═════ RECORDS SUPPLIED ═════
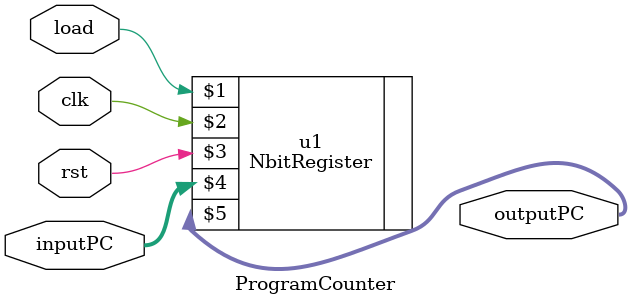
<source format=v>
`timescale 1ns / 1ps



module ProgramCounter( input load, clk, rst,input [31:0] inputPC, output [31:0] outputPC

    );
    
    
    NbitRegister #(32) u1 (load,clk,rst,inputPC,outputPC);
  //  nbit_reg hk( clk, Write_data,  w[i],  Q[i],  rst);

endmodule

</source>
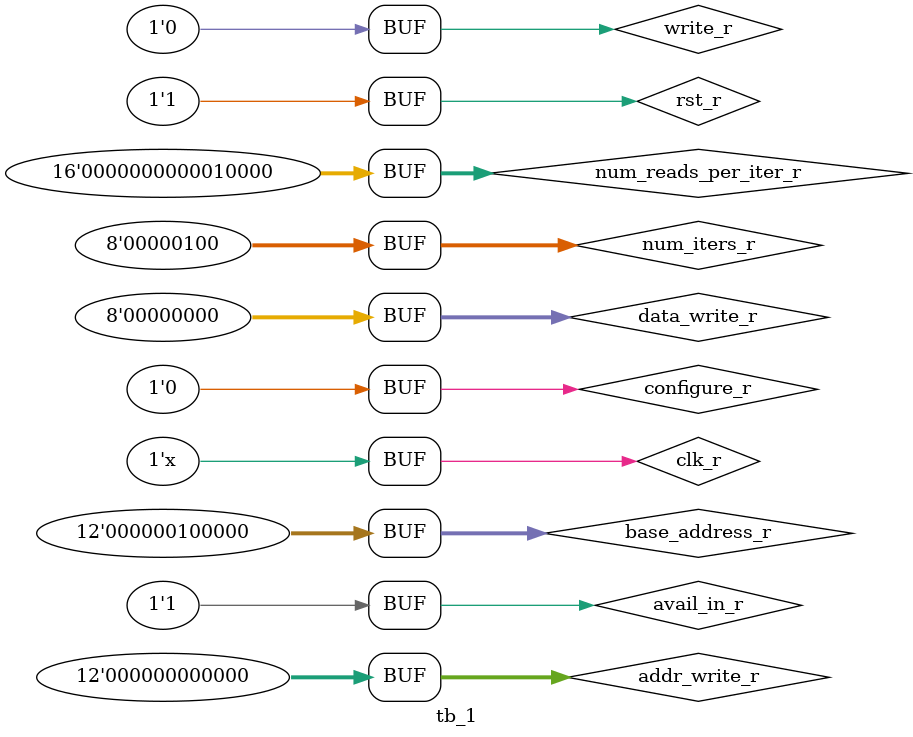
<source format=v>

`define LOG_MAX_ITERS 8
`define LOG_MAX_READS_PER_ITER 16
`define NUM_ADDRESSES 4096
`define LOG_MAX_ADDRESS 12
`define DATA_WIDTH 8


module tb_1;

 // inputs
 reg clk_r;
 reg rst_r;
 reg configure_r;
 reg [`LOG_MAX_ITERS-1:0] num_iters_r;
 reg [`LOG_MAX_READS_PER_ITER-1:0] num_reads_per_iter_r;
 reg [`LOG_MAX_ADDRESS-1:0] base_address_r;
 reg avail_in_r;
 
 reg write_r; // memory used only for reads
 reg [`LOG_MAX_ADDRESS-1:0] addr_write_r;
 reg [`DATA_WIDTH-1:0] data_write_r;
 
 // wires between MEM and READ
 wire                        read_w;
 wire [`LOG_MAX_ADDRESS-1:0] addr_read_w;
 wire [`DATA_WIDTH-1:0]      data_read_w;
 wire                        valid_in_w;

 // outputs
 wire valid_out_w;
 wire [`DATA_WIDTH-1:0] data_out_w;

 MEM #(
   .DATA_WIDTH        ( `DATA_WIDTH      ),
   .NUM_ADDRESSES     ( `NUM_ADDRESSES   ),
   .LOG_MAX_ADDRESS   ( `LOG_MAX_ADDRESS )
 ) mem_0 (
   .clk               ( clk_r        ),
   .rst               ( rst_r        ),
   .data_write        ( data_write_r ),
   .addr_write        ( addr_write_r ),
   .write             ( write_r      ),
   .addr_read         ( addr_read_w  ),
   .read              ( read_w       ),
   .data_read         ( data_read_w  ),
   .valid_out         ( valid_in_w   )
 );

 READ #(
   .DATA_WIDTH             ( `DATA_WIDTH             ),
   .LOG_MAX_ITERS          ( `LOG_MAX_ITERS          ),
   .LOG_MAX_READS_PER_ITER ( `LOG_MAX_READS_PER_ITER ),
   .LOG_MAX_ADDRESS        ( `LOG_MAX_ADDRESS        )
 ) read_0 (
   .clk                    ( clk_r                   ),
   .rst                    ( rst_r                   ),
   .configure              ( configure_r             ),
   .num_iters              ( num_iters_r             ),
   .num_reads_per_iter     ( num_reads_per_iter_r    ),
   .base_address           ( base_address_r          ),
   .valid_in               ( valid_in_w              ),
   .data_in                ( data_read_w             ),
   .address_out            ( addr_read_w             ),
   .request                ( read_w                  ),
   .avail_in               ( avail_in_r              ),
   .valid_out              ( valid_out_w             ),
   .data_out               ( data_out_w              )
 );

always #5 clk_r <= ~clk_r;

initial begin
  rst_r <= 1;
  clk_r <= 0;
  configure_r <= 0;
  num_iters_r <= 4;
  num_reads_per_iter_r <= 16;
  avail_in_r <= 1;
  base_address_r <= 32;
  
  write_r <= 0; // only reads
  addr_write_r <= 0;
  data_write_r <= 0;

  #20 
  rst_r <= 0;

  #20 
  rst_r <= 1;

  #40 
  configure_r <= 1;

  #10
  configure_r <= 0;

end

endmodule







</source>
═════
═════ RECORDS SUPPLIED ═════
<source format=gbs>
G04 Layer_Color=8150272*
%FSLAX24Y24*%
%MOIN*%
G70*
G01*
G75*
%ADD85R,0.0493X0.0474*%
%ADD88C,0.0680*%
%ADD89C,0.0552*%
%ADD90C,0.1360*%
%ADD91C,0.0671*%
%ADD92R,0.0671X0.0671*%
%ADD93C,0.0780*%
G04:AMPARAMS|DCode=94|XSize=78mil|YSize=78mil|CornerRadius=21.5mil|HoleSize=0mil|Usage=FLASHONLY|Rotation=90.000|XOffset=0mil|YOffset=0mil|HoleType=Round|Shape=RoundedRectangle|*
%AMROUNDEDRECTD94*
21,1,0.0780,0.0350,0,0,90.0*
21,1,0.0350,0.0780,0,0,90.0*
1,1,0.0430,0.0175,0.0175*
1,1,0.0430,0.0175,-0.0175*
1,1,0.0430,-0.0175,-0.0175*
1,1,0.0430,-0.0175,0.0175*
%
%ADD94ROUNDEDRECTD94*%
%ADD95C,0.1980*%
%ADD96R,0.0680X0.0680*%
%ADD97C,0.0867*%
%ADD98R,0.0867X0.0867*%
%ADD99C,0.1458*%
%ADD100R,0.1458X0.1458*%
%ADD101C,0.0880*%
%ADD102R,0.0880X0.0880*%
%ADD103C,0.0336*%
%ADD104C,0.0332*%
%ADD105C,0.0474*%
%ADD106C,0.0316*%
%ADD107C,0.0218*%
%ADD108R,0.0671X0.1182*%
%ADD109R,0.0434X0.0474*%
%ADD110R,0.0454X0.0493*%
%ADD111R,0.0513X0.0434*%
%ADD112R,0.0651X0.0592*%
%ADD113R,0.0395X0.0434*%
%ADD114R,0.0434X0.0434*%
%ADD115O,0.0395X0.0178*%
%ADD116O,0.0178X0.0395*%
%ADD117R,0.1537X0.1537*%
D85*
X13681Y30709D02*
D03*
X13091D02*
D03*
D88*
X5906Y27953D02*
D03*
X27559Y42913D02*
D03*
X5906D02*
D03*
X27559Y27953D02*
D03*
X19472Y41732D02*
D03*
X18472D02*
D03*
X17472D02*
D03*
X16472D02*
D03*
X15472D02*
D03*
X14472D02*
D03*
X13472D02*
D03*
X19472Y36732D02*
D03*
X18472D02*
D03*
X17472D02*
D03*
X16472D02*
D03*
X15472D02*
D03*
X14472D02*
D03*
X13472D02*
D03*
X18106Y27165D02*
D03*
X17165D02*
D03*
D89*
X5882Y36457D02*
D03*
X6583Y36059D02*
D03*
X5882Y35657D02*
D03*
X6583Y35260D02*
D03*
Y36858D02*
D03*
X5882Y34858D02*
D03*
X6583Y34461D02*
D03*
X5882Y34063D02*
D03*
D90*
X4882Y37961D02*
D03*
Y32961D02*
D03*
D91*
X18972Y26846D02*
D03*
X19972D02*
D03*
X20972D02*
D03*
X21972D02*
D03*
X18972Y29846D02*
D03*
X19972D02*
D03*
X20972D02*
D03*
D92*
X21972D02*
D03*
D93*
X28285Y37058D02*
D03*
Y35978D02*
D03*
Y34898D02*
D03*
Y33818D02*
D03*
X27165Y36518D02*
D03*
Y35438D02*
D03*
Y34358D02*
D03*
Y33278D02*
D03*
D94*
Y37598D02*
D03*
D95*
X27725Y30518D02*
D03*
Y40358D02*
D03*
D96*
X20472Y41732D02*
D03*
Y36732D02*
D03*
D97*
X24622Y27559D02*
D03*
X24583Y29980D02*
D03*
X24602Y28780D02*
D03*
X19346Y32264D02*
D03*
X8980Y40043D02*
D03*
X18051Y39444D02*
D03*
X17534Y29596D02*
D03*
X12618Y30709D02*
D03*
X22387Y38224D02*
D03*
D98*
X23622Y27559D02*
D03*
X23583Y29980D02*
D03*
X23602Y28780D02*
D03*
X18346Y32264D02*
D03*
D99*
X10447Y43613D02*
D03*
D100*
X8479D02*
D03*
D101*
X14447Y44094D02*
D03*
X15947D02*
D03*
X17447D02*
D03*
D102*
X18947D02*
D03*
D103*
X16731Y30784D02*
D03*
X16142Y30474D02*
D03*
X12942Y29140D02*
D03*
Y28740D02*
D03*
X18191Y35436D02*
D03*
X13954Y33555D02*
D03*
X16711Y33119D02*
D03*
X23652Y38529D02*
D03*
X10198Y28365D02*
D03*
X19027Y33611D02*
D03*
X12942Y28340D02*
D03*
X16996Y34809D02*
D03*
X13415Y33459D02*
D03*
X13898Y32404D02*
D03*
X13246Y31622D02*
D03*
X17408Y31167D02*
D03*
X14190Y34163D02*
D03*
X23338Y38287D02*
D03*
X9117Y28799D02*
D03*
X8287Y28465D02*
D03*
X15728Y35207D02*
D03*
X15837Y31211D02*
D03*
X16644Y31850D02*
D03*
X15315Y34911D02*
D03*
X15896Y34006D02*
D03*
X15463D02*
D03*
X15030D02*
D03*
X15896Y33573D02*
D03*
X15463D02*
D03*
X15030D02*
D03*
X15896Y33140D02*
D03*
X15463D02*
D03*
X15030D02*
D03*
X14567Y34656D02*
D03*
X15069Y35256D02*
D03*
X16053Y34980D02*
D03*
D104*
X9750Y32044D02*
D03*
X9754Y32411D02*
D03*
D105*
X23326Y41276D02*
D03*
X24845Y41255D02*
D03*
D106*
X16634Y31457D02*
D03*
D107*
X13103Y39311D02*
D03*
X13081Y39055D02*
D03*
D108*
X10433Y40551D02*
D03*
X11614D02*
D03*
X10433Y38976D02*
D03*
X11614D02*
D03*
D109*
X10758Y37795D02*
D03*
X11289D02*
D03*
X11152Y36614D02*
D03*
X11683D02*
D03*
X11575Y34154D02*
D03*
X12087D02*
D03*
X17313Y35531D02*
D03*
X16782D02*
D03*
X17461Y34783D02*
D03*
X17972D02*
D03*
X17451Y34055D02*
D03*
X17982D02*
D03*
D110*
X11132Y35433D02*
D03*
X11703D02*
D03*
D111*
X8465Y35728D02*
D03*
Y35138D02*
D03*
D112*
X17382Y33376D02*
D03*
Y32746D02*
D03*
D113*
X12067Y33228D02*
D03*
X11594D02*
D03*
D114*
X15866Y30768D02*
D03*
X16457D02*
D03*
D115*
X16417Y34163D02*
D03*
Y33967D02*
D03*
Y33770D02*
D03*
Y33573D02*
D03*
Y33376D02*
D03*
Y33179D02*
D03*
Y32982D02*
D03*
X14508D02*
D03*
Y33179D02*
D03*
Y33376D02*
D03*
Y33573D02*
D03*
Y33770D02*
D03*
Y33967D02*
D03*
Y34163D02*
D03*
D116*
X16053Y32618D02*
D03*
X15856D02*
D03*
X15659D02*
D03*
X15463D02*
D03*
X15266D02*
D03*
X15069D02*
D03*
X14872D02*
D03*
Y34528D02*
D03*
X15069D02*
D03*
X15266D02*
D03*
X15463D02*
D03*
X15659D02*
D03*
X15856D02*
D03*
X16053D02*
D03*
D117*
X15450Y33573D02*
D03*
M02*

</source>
═════
# EXERCISE
Please give the number of lines in the data above that include the string "outputPC", and nothing else.

# OUTPUT FOR THIS EXERCISE
2